▶ Brief:
Would you repeat the data below exactly, taking out the images?

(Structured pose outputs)
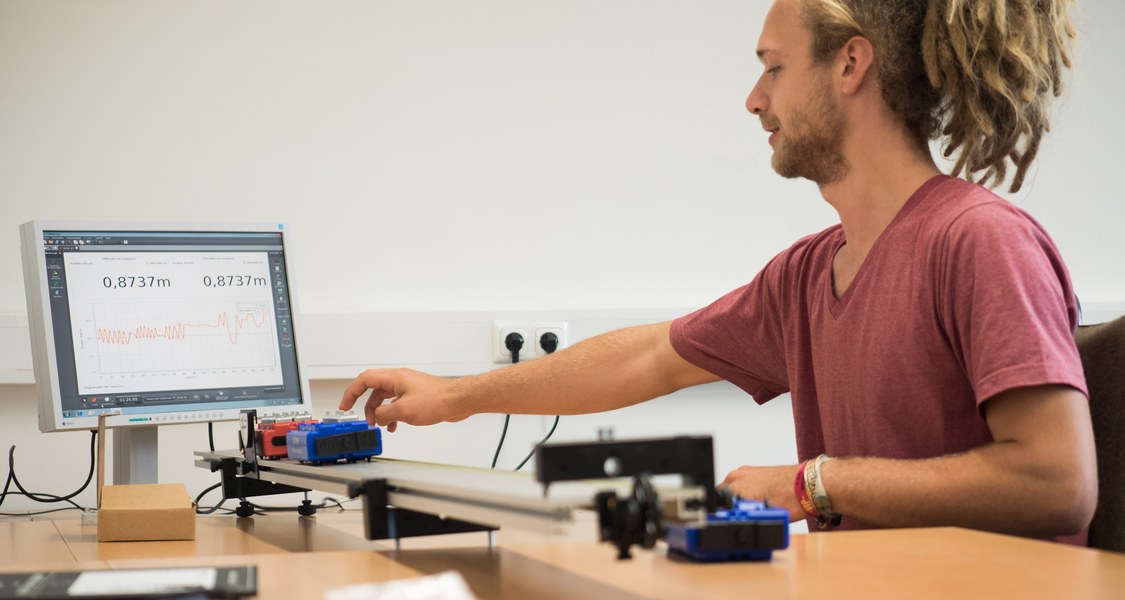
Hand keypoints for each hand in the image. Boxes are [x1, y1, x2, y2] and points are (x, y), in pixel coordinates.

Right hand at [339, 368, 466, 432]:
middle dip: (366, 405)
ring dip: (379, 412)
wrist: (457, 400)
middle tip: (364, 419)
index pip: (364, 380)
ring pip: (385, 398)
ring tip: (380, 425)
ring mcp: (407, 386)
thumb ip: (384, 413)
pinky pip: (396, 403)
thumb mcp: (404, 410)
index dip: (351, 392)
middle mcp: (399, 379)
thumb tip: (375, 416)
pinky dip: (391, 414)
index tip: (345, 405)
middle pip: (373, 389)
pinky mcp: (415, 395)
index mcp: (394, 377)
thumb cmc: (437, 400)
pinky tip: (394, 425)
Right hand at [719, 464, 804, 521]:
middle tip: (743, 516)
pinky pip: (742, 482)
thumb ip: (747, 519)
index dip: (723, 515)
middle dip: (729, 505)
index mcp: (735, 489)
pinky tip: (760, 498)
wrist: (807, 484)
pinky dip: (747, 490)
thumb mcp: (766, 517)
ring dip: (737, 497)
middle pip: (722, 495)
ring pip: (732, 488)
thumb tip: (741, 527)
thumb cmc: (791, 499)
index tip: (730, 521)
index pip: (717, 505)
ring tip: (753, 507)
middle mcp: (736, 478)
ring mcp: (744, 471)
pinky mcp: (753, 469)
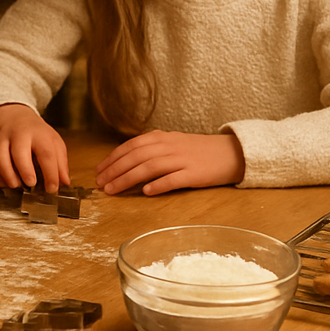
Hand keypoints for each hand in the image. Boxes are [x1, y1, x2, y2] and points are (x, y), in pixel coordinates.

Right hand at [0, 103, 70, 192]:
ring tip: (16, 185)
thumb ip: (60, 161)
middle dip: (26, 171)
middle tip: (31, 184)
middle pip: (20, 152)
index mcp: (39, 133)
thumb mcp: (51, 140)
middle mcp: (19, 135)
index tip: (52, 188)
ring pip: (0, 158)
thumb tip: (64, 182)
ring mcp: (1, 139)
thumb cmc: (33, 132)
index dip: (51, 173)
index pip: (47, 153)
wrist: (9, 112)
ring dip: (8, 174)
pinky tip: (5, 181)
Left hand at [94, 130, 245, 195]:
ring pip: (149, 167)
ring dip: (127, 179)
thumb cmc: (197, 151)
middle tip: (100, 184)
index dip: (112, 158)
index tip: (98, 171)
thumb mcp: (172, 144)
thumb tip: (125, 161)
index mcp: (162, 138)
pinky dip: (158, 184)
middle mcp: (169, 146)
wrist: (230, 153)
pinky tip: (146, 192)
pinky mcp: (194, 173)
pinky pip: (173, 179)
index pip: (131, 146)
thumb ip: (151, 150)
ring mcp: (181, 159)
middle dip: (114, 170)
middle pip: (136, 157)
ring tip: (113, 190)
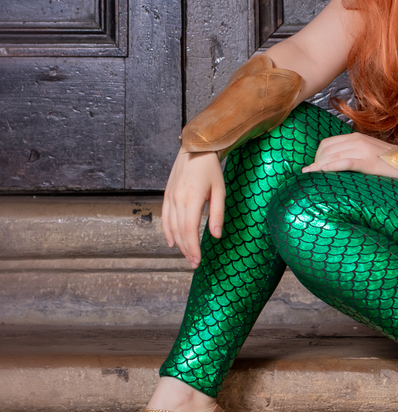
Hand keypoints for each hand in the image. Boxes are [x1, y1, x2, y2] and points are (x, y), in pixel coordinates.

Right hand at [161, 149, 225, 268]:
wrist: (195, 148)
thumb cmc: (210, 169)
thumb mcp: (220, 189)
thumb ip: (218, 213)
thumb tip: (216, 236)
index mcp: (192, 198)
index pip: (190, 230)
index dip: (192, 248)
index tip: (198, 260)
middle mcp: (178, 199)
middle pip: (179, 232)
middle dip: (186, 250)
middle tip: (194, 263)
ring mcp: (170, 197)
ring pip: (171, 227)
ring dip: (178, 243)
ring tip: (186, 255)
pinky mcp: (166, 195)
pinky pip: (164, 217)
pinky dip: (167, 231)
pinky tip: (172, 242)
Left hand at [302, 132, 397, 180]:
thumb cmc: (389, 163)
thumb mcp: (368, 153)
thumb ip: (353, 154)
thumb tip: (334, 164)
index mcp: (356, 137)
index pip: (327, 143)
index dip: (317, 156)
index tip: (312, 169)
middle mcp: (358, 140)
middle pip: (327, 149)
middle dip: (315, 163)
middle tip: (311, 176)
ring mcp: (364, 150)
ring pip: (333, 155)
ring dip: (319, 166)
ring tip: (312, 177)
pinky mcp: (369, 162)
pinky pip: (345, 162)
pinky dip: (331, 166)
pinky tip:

▶ Answer below:
Hand keypoints for each hand in the image. Boxes are [x1, y1, x2, y2] and points are (x, y), in pixel coordinates.

Right hand at [339, 368, 466, 432]:
middle dip: (366, 405)
ring dip: (379, 412)
wrist: (457, 400)
middle tip: (364, 419)
index pip: (364, 380)
ring pip: (385, 398)
ring tip: (380, 425)
ring mcp: (407, 386)
thumb ip: (384, 413)
pinky pip: (396, 403)
thumb mcp: (404, 410)
index dip: (351, 392)
middle mcp: (399, 379)
thumb tip: (375, 416)
pinky dip: (391, 414)
index tip: (345, 405)
middle pip: (373, 389)
pinky mcp: (415, 395)
index mcp: (394, 377)
thumb cmc: (437, 400)
pinky tip: (394, 425)
Right hand at [719, 464, 804, 521]:
middle tip: (743, 516)
pinky pip: (742, 482)
thumb ip: (747, 519)
index dip: (723, 515)
middle dip: (729, 505)
index mcp: (735, 489)
pinky tip: (760, 498)
wrist: (807, 484)
pinky dip: (747, 490)
thumb mcp: (766, 517)
ring dip: (737, 497)
middle pip: (722, 495)
ring pip: (732, 488)
thumb tip: (741, 527)
thumb cmc: (791, 499)
index tip: (730, 521)
index pip: (717, 505)
ring tip: (753, 507)
middle mcp: (736, 478)
ring mcp: (744, 471)
pinky mcp: (753, 469)
Hand keypoints for each hand in the image. Boxes are [x1, y1, x2, y2] and points are (x, y), in pixel coordinates.

Right hand at [0, 103, 70, 192]:
ring tip: (16, 185)
thumb ip: (60, 161)
middle dip: (26, 171)
middle tip: (31, 184)
middle pip: (20, 152)
index mcp: (39, 133)
thumb mcp: (51, 140)
middle mcp: (19, 135)
index tip: (52, 188)
ring pip: (0, 158)
thumb tip: (64, 182)
ring mcp: (1, 139)
thumb cmc: (33, 132)
index dip: (51, 173)
index pip: (47, 153)
wrist: (9, 112)
ring dip: (8, 174)
pinky tip: (5, 181)
Left hand at [94, 130, 245, 195]:
ring pip: (149, 167)
ring dip: (127, 179)
thumb cmc: (197, 151)
middle tip: (100, 184)
index dip: (112, 158)
index tip: (98, 171)
thumb mcp: (172, 144)
thumb tip: (125, 161)
index mcp: (162, 138)
pinky dip: (158, 184)
middle mcp: (169, 146)
wrist: (230, 153)
pinky tip: (146, 192)
pinky mcp: (194, 173)
pinky pip: (173, 179)
index pip: (131, 146)
thumb ip: (151, 150)
ring mcp: (181, 159)
middle dip: (114, 170)
middle pip: (136, 157)
ring tip: (113, 190)
Hand keypoints for each hand in the image. Boxes are [x1, y1, x2, y2] and points are (x, y), in pixel coordinates.

Right hand at [161, 149, 225, 268]:
wrist: (195, 148)
thumb cmc: (210, 169)
thumb mcp: (220, 189)
thumb ip: (218, 213)
thumb tip: (216, 236)
index mcp: (192, 198)
index pip: (190, 230)
index dip: (192, 248)
index tip: (198, 260)
middle mcp: (178, 199)
middle pip: (179, 232)
middle dip: (186, 250)
middle tip: (194, 263)
ring mcp: (170, 197)
ring pip: (171, 227)
ring dip: (178, 243)
ring tip: (186, 255)
pinky mcp: (166, 195)
pinky pip: (164, 217)
pinky dip: (167, 231)
pinky tip: (172, 242)
Left hand at [302, 132, 397, 180]:
thumb cmc: (389, 163)
thumb mcp: (368, 153)
thumb ip: (353, 154)
thumb tip: (334, 164)
index mcp: (356, 137)
index pip: (327, 143)
index dip: (317, 156)
index tip: (312, 169)
middle mcp: (358, 140)
middle pip: (327, 149)
middle dip: (315, 163)
middle tip: (311, 176)
ring mcp: (364, 150)
ring pip: (333, 155)
ring dip: (319, 166)
ring tip: (312, 177)
pinky mcp: (369, 162)
pinky pip: (345, 162)
pinky dip: (331, 166)
pinky tip:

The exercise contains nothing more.